#### DATA SHOWN:
━━━━━━

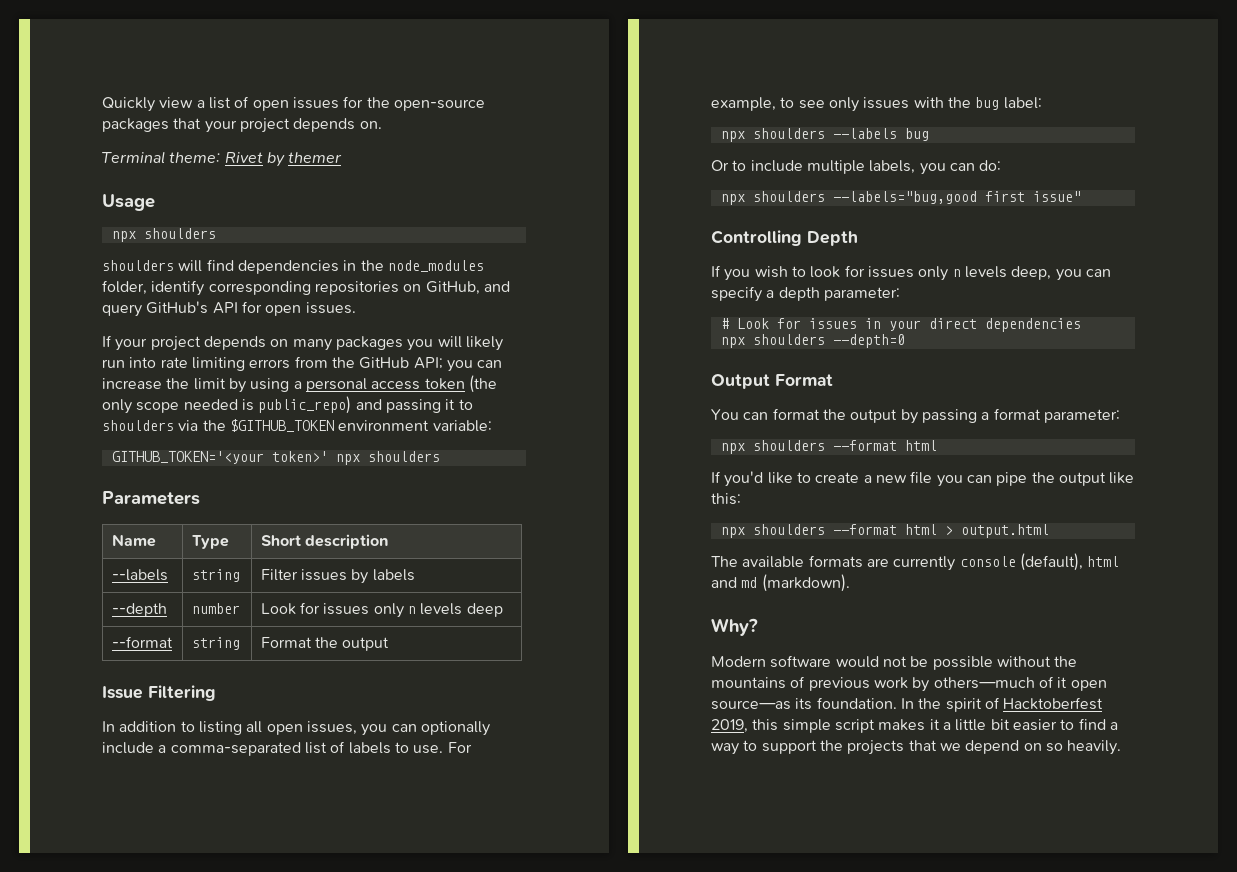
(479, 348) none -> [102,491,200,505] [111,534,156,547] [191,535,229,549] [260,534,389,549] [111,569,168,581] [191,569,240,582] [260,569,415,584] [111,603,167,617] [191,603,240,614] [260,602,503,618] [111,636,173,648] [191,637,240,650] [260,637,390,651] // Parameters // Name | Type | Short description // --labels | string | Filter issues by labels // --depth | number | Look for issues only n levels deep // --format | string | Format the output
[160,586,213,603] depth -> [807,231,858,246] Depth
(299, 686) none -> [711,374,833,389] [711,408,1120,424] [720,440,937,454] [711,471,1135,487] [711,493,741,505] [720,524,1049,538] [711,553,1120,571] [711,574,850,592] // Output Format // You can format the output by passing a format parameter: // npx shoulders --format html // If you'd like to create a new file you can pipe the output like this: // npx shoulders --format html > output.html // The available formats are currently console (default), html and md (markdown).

━━━━━━

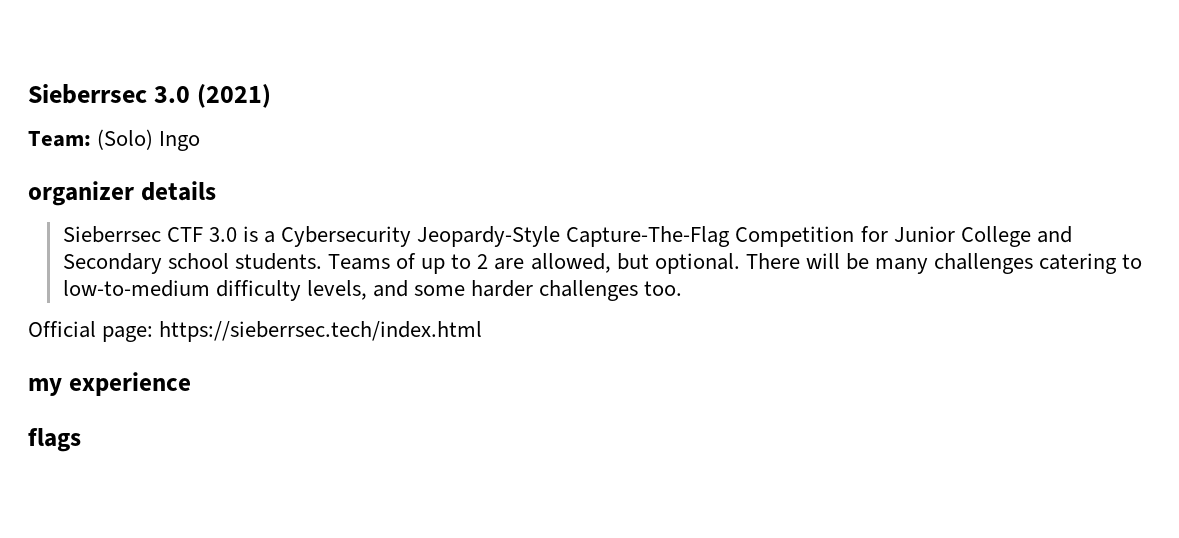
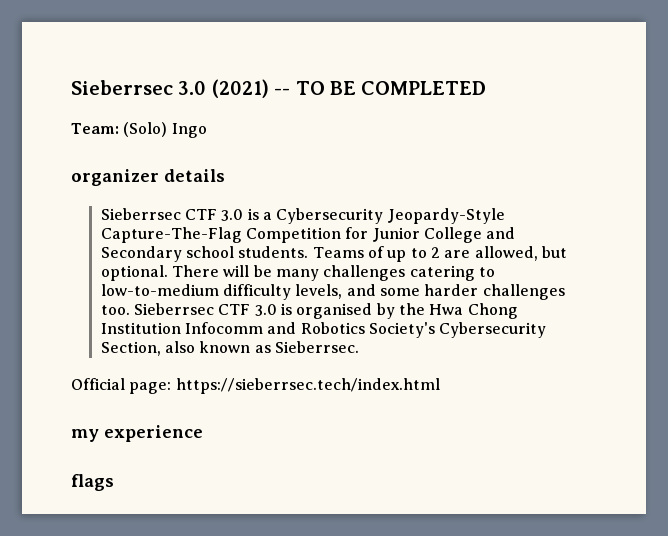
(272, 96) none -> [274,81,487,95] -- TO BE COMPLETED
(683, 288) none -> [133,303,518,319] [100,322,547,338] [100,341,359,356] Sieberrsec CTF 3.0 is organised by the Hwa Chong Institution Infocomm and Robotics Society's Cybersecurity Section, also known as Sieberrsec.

━━━━━━

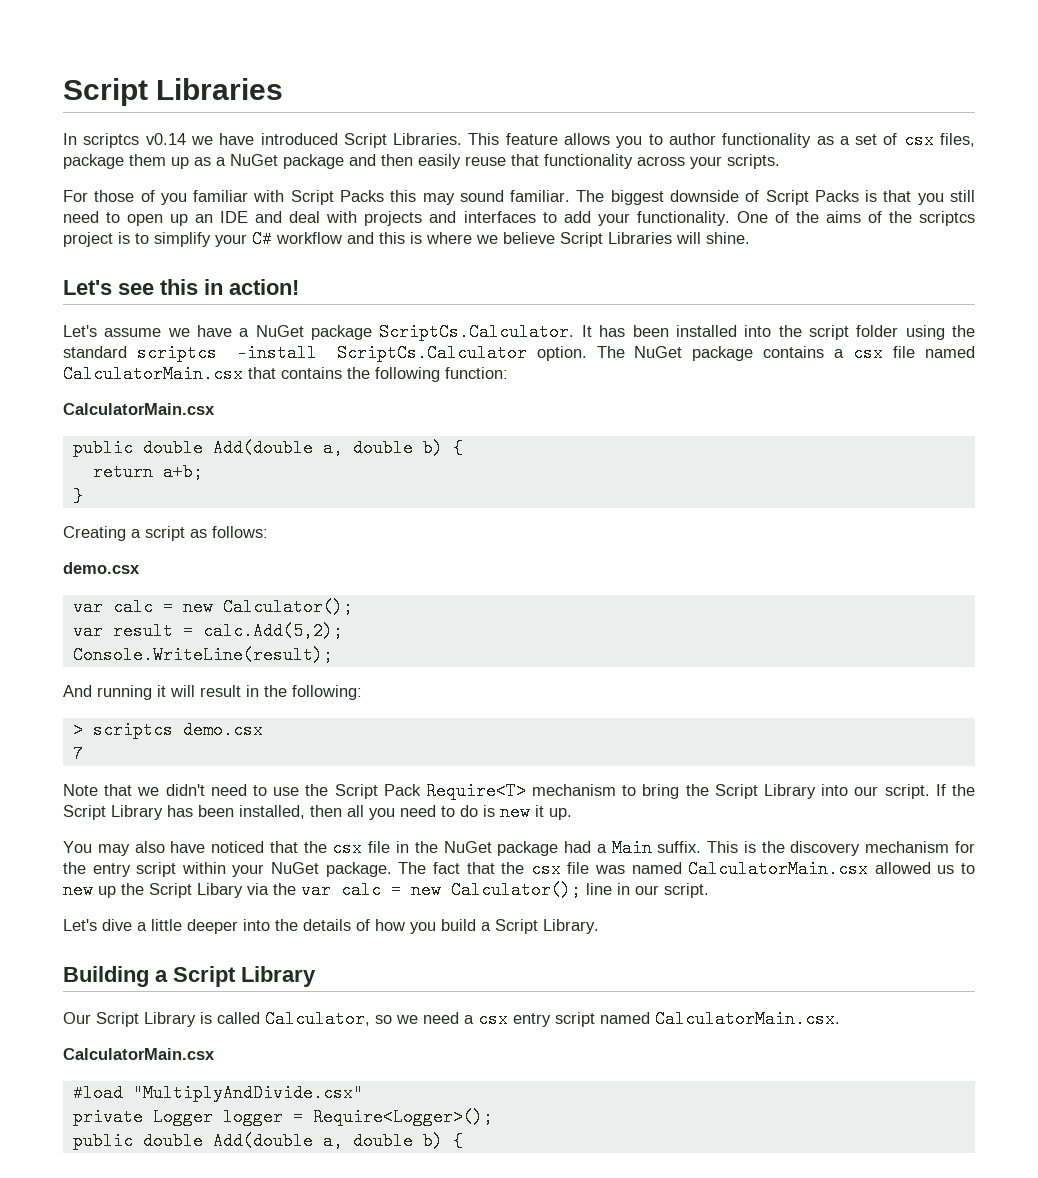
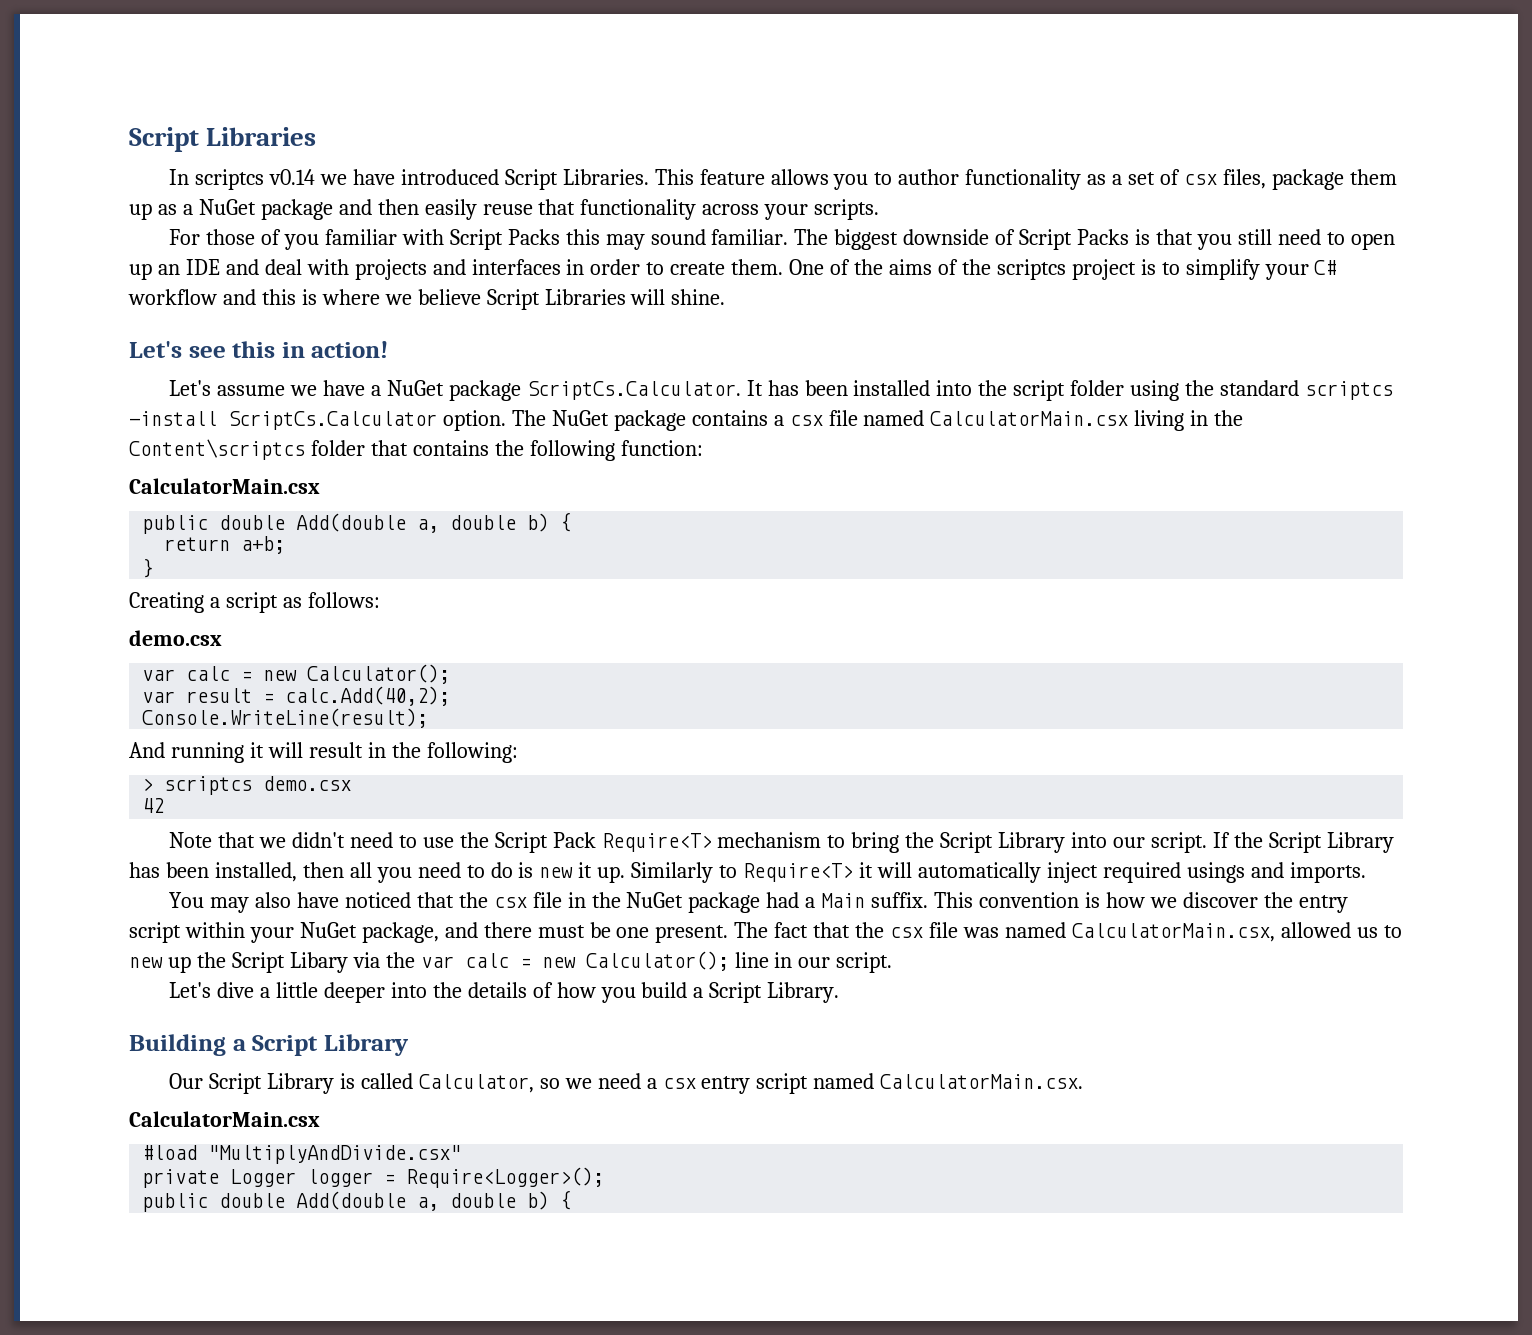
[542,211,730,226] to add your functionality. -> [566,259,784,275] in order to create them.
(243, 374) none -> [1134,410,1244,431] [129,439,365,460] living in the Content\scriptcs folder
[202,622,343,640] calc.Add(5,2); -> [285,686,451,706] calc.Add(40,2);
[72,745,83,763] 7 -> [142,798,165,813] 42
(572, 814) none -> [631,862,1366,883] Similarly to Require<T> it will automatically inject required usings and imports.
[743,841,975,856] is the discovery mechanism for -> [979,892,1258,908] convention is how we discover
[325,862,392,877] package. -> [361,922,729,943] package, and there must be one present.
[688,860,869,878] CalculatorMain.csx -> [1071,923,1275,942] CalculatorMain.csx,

━━━━━━

In the data shown above, how many lines hold the string "Format"? The answer is the number alone.

#### ANSWER FOR THE TASK:
2